I've setup a jupyter notebook with torch and cuda enabled, I have an RTX 2080 8GB. I'm not expecting blistering performance, but should that be sufficient to build a pipeline from a pretrained model and get it to give me answers in say less than 10 minutes?
This code runs without error in about 8 minutes or so:
tokenizer = AutoTokenizer.from_pretrained("databricks/dolly-v2-12b", padding_side="left")
model = AutoModelForCausalLM.from_pretrained("databricks/dolly-v2-12b", offload_folder="offload", torch_dtype=torch.bfloat16, device_map="auto", load_in_8bit=True)
generate_text = InstructionTextGenerationPipeline(model=model, tokenizer=tokenizer)
but
generate_text("tell a short story")
just seems to hang.
I thought the pipeline inference would be relatively quick compared to loading the model. Are my expectations wrong?
device_map='auto' is causing so much confusion. You don't have nearly enough GPU RAM to load so it loads most on the CPU and works but very slowly. Maybe we should just set the example to force CUDA 0 so it fails explicitly if it doesn't fit
For 16GB GPUs you can get it to load in 8 bit. For 8GB won't work.

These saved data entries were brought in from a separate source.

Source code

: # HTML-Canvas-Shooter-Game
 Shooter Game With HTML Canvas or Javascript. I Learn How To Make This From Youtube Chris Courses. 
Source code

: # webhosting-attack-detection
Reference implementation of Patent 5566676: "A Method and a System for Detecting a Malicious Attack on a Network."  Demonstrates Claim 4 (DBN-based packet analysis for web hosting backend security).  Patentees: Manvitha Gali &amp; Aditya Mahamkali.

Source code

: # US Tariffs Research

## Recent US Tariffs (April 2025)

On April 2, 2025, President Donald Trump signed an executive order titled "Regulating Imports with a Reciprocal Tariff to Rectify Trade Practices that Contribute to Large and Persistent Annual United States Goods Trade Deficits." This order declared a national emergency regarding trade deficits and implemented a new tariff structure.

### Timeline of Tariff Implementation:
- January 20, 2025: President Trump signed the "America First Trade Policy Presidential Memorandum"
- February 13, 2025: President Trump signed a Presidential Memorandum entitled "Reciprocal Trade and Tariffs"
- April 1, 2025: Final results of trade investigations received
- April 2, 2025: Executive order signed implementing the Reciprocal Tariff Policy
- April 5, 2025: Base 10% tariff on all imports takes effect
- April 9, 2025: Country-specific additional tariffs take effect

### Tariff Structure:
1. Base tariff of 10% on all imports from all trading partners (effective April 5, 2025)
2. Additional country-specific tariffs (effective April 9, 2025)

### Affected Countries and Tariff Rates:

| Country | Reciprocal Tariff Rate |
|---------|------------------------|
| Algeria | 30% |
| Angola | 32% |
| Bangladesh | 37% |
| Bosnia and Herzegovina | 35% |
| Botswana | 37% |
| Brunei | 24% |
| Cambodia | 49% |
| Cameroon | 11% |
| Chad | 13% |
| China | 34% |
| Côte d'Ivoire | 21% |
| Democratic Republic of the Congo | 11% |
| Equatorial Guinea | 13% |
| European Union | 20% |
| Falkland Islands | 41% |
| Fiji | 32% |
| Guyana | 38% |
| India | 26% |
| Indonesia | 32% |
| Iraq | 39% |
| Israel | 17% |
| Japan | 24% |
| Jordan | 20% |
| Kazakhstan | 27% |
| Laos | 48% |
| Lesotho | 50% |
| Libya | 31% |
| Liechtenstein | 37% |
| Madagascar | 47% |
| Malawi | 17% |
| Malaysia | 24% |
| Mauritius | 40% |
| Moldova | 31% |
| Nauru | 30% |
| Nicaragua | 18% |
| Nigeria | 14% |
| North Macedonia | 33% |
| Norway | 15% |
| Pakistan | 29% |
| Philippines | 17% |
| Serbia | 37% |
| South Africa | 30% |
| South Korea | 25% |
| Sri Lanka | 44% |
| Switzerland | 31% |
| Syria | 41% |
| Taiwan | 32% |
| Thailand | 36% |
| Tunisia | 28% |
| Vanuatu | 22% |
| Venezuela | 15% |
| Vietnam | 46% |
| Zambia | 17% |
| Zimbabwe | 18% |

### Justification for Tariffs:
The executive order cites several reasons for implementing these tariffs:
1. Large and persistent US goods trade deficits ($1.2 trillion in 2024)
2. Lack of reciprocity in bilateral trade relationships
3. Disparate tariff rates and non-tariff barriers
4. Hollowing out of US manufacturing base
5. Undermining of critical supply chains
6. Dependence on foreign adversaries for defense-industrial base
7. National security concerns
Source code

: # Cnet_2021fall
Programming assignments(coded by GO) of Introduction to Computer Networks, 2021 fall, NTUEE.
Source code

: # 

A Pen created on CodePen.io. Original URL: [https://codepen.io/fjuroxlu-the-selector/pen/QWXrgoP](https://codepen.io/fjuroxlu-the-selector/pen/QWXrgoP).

Use the 2.7B model?
To answer your question should be like 10-20 seconds on an A10.
Hi
@srowen
, sorry to follow up on a closed discussion, but I'm wondering how to specify the device_map
argument to force CUDA 0 and fail explicitly, as you suggested?
You just set device="cuda:0"
then, and you don't need accelerate
to figure out a device mapping in that case.
Thank you! That's clear and works like a charm.